IUSTITIA
− Personificazione della Giustizia nell'arte imperiale romana. Sul diritto di un dupondius di Tiberio, dell'anno 23, si vede la testa di Livia, madre dell'imperatore, con l'iscrizione Iustitia.
In Livia, la donna più degna di rispetto dell'Impero, si impersona la I., il concetto politico di I. che, in tal modo, veniva solennemente affermato e, contemporaneamente, in essa si continua il senso di giustizia richiamato a nuova vita da Augusto e passato allo stesso Tiberio; questi infatti aveva 10 anni prima elevato un altare alla Iustitia.
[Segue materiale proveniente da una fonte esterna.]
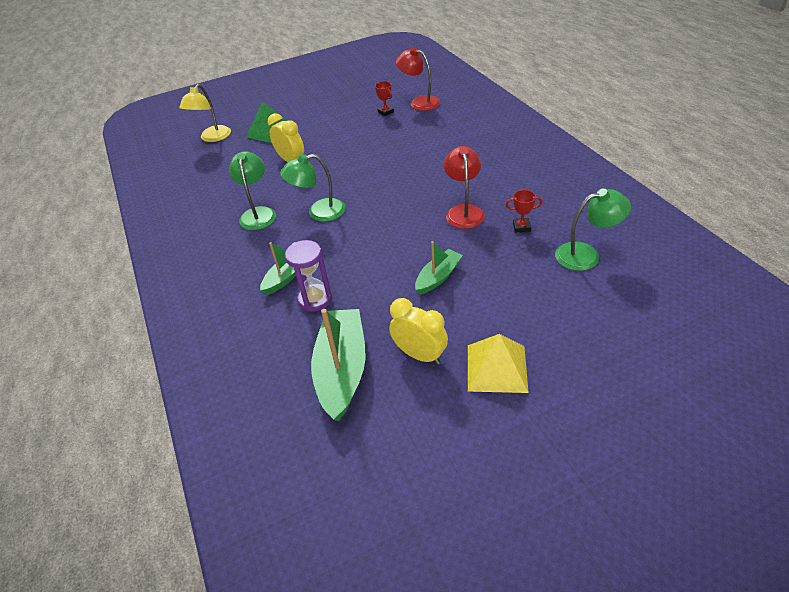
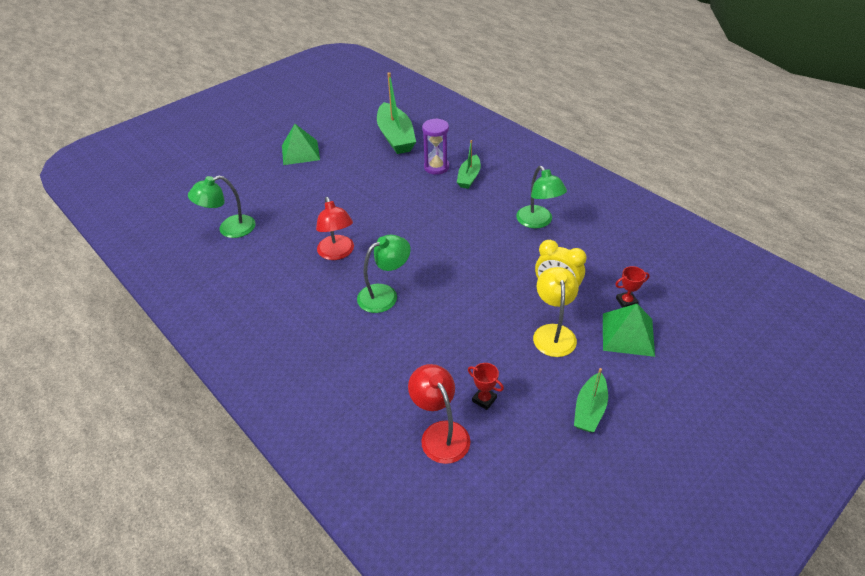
camera: 160 degrees right, 0 degrees up
yellow lamp [179,84,231,142] -> yellow lamp moved to [533,267,579,357]
green lamp [280,154,346,221] -> green lamp moved to [357,235,411,313]
yellow clock [389,298,448,364] -> none
red lamp [396,47,440,111] -> red lamp turned 135 degrees counterclockwise [408,364,470,464]
green boat [415,241,463,295] -> green boat moved to [574,368,608,432]
yellow pyramid [468,334,529,393] -> green pyramid [282,124,320,165]
red trophy [506,190,542,232] -> red trophy moved to [615,266,650,308]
Anche i Flavi testimoniarono in modo eloquente il loro desiderio di giustizia incondizionata: immediatamente dopo l'avvento al potere, Vespasiano fa rappresentare su un aureus coniato a Lugdunum una dea seduta in trono, con scettro e spighe, intitolata iustitia Aug(usti). Tito, ripetendo le monete con la I. di Tiberio, proclama la sua piena solidarietà con questo principio fondamentale per ogni regnante. Nerva, conferendo alla iustitia Aug(usti) scettro e fronda, la mette in diretto rapporto con la dea della pace. La coppa dei sacrifici e la fronda in mano alla dea seduta in trono, che Adriano fa coniare poco prima di assumere il potere, sono simboli della sua volontà di giustizia; egli la chiama semplicemente iustitia; solo più tardi, negli ultimi anni di regno, dal 132 in poi, aggiunge Aug(usti), a dimostrare che egli è protettore e custode della giustizia. L'immagine da lui coniata serve in sostanza da modello ai successori. Pescennio Nigro, detto iustus, conferisce regolarmente alla sua iustitia Aug(usti) gli attributi della aequitas(v.): bilancia e cornucopia.
Bibl.: G. Wissowa, Religion und Kultus d. Römer, Monaco 1902, II, p. 333; Strack, II (Hadrian), p. 50; 123, III (Antoninus Pius), p. 148.